Ferienzeit: Stadt realisiert größere Bauprojekte in Schulen und Kitas
Viele Familien haben gerade Urlaub und genießen die freie Zeit zu Hause oder auf Reisen. Bei der Stadt Rastatt heißt es deshalb im August „Bahn frei“ für größere Baumaßnahmen an Schulen und Kitas. Sie nutzt die Ferienzeit, um aufwendige Hochbauarbeiten an Rastatter Bildungseinrichtungen umzusetzen.

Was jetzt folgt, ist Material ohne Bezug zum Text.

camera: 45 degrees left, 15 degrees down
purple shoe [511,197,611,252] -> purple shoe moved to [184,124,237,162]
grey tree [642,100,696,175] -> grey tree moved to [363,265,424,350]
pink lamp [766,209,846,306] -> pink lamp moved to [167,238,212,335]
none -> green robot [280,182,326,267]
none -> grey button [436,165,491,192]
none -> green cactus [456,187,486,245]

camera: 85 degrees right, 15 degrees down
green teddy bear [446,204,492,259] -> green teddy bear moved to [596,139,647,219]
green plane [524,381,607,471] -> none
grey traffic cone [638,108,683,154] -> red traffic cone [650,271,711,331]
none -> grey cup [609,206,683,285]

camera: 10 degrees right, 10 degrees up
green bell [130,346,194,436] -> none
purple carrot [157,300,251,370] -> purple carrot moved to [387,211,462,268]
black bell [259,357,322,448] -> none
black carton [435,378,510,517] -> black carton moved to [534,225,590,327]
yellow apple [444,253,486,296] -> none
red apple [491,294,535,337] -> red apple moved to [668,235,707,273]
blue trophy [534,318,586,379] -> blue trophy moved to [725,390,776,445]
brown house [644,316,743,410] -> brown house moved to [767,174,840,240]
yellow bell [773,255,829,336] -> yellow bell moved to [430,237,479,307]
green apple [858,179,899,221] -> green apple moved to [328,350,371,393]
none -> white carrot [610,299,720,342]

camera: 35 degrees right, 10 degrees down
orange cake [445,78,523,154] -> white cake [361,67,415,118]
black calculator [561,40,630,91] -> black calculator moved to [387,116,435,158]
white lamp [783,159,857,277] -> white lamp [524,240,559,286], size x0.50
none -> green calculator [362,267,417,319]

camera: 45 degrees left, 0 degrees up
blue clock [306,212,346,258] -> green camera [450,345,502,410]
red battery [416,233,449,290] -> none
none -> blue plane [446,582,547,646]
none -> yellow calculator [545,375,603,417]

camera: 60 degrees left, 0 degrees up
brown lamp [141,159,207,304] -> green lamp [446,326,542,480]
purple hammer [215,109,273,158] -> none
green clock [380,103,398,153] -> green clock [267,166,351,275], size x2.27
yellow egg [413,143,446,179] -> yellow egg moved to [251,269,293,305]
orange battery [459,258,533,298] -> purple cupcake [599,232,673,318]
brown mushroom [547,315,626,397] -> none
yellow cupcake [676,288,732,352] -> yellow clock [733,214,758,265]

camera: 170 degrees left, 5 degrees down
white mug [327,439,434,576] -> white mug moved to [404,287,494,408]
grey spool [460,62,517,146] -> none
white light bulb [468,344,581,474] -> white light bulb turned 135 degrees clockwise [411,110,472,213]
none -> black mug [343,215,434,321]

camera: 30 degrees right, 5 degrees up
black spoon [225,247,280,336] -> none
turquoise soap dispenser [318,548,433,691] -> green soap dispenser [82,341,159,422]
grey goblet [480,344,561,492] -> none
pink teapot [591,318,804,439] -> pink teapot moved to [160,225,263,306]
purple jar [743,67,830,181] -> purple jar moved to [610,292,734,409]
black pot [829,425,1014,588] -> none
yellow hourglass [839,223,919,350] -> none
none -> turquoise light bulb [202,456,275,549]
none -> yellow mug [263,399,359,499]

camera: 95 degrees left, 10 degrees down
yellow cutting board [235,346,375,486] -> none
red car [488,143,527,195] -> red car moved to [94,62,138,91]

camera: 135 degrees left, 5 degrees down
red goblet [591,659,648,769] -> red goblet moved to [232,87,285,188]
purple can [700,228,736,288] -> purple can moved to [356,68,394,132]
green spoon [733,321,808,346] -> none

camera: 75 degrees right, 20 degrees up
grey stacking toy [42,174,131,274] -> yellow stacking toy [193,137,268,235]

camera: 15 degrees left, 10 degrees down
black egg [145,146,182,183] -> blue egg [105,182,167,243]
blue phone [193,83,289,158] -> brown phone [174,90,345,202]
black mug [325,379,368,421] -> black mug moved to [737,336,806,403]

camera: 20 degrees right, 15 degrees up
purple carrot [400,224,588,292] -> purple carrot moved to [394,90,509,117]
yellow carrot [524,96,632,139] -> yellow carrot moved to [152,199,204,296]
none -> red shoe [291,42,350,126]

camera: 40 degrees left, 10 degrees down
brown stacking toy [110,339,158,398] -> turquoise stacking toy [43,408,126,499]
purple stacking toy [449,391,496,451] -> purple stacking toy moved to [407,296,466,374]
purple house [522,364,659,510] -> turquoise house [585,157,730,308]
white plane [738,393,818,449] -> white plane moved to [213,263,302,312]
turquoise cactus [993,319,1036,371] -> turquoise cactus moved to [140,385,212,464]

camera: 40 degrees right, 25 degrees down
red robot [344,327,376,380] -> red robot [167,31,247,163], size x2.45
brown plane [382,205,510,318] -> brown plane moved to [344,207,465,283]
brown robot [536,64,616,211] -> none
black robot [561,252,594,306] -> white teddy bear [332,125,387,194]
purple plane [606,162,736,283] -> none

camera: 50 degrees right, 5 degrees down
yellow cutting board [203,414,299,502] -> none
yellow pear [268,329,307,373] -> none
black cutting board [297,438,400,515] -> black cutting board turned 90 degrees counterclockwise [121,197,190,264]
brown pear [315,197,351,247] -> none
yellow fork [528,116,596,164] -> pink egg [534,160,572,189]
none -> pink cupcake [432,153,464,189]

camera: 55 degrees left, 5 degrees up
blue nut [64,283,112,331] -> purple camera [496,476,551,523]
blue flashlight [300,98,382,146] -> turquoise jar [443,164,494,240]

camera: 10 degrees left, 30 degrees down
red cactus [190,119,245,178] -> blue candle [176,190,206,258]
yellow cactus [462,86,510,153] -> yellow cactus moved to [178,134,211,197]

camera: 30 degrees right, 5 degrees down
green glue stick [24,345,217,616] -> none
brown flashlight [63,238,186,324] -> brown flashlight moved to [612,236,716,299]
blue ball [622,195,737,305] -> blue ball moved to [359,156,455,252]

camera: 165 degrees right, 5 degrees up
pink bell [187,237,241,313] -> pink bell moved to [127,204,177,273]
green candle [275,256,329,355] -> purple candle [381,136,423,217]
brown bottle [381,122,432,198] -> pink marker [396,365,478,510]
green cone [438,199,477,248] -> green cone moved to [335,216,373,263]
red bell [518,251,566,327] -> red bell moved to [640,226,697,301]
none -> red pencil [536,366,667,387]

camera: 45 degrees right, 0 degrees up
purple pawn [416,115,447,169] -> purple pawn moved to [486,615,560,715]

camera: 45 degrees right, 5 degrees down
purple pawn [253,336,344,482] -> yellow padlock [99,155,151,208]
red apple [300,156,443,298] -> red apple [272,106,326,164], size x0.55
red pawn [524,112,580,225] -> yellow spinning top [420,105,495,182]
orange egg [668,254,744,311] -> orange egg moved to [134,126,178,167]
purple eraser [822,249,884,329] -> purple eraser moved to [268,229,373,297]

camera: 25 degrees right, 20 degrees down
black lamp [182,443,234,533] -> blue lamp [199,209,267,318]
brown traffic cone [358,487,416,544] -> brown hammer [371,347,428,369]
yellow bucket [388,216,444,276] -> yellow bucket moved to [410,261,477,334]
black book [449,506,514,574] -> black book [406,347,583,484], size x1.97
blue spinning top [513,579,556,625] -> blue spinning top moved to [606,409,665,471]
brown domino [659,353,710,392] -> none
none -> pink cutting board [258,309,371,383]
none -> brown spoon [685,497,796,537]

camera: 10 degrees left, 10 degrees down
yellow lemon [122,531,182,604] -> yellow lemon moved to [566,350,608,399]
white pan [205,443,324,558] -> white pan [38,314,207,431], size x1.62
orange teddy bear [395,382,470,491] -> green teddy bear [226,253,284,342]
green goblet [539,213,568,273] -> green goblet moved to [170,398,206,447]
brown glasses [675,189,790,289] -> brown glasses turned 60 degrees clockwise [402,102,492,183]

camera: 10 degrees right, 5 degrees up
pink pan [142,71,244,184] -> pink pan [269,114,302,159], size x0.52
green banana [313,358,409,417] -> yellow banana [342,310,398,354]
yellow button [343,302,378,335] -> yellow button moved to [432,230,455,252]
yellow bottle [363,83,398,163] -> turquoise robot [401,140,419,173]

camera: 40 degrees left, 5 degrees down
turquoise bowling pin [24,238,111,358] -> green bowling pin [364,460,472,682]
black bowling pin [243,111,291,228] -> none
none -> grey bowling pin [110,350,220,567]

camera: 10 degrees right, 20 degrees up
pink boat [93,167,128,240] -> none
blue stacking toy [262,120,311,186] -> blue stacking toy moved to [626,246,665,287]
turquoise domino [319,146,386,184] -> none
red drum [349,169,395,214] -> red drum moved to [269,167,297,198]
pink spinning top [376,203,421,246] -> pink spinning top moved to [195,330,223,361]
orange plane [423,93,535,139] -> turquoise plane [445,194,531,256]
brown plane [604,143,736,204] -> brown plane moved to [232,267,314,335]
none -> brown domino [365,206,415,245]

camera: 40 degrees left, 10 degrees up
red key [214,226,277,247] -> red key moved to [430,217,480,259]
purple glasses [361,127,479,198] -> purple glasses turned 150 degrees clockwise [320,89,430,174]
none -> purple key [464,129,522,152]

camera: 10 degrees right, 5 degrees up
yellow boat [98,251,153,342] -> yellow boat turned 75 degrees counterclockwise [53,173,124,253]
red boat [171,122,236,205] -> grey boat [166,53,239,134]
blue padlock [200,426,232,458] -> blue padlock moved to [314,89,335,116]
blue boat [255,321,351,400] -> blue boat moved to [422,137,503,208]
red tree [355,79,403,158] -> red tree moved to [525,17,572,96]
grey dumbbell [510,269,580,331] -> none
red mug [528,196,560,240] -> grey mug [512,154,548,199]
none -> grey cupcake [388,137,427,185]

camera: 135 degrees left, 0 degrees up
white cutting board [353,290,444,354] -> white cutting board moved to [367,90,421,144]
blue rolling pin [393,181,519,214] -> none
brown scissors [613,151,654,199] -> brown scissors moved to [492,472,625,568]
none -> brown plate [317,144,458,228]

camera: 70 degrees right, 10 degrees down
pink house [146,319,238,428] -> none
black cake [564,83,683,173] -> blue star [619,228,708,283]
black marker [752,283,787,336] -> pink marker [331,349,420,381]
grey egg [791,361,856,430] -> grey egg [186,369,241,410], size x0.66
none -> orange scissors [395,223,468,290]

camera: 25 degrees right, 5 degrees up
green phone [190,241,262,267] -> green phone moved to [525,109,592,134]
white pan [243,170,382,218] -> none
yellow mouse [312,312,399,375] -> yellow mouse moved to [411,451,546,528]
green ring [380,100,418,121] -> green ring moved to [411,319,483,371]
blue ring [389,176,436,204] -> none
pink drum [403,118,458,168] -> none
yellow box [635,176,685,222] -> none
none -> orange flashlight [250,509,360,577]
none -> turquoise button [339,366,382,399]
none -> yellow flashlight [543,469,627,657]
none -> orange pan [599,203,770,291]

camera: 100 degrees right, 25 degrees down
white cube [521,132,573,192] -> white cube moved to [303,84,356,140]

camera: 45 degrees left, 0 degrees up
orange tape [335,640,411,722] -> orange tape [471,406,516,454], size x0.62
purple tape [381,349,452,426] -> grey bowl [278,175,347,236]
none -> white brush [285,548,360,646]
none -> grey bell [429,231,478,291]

Für die Stadt Rastatt heißt es im August „Bahn frei“ für größere Baumaßnahmen an Schulen und Kitas. Genutzt wird die Ferienzeit, um aufwendige Hochbauarbeiten an Rastatter Bildungseinrichtungen vorzunehmen, wie hier an der Karlschule
Wie beispielsweise der mehr als zwei Millionen Euro teure Umbau der Karlschule. Aktuell sind hier die Arbeiten zur Erneuerung der Lüftungsanlage in der Aula in vollem Gange, ab 15. Oktober wird die darüberliegende, alte Turnhalle saniert (insgesamt 1,8 Millionen Euro). Außerdem umgebaut wird die Heizungsanlage – mit Anschluss an die Nahwärmeversorgung – und die alten Gasheizkessel werden ausgetauscht (zirka 550.000 Euro). Die Arbeiten sollen innerhalb der Sommerferien abgeschlossen sein. Erneuert wird im Zuge dessen auch die komplette Regeltechnik (Sensoren, Regler, Stellantriebe). Mit Fertigstellung ist wegen Lieferschwierigkeiten im Oktober zu rechnen.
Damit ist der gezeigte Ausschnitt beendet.